I saw some of these in Peru, interesting that they are just now starting to figure them out – Cryptic string-based communication system used by ancient Incan administrators may at last be unravelling, thanks to computer analysis of hundreds of different knotted bundles.

The permafrost of the world’s largest peat bog (size of France and Germany combined) in Siberia is melting. It is estimated that the west Siberian bog contains some 70 billion tones of methane, a quarter of all the methane stored on the land surface worldwide. This could unleash billions of tones of methane, a potent greenhouse gas, into the atmosphere. Positive feedback loop, our old friend.

Guns, Germs, and Steel’ Reconsidered. Inside Higer Ed follows some of the discussions taking place on savageminds.org about Diamond’s methodology. I enjoyed the 3 part PBS show on his work, check it out if you haven’t already.

I thought this was pretty interesting. Mosquitoes seem to be more attracted to people already infected with malaria. The malarial parasite might be orchestrating its own onward transmission from within the human body.

Now onto the topic du jour – Bird Flu.
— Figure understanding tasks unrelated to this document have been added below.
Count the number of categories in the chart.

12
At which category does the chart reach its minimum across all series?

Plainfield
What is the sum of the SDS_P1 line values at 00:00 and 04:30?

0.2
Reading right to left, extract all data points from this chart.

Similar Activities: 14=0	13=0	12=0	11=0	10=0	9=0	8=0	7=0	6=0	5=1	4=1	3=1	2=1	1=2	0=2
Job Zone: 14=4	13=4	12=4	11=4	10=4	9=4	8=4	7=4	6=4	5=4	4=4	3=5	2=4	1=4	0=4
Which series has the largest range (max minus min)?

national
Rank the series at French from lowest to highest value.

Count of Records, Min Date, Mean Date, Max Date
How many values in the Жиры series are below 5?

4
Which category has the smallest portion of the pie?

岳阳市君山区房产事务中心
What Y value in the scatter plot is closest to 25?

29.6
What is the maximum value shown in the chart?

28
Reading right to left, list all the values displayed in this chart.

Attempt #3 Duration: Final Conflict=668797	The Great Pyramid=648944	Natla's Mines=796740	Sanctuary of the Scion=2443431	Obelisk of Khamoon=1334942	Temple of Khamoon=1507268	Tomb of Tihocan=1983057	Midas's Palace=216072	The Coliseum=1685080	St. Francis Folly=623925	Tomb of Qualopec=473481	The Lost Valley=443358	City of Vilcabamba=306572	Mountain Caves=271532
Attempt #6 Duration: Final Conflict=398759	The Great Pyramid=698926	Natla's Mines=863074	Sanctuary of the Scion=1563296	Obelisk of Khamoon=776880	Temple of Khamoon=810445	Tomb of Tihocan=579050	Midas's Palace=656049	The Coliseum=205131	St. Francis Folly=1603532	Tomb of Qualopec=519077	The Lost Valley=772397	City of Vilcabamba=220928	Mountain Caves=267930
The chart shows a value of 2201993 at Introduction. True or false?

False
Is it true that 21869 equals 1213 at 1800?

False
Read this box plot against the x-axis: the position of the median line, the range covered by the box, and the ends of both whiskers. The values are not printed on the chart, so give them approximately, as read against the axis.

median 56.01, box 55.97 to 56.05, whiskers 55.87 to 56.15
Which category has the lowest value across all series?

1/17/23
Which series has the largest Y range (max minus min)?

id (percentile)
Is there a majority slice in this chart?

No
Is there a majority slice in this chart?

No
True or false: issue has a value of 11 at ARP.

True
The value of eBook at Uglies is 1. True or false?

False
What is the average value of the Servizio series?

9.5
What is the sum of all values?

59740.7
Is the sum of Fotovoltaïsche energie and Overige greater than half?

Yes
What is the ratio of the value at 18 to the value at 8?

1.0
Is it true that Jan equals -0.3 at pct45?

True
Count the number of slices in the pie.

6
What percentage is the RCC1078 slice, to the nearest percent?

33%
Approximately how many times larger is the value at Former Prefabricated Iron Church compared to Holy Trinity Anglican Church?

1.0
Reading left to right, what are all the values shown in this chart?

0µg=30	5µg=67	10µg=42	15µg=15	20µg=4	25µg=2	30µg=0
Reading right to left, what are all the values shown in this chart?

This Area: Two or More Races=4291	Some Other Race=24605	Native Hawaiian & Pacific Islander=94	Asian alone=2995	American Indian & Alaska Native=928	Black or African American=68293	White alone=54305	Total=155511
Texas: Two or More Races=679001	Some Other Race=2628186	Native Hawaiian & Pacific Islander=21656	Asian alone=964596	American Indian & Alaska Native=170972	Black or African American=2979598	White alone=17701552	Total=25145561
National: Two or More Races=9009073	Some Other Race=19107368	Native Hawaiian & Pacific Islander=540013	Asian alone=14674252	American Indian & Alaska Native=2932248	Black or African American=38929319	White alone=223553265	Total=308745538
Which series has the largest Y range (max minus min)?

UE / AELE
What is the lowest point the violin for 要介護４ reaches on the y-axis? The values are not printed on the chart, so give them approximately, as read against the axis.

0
New Scientist says that if Asian bird flu mutates into a form that spreads easily between humans, an outbreak of just 40 infected people would be enough to cause a global pandemic. And within a year half of the world’s population would be infected with a mortality rate of 50%.

It is also spreading across Asia. And even the Freakonomics guys think you should think about bird flu.

Bah you say, there is a vaccine for it! Well, yes and no. Bird flu vaccine? Taking the (very) long view.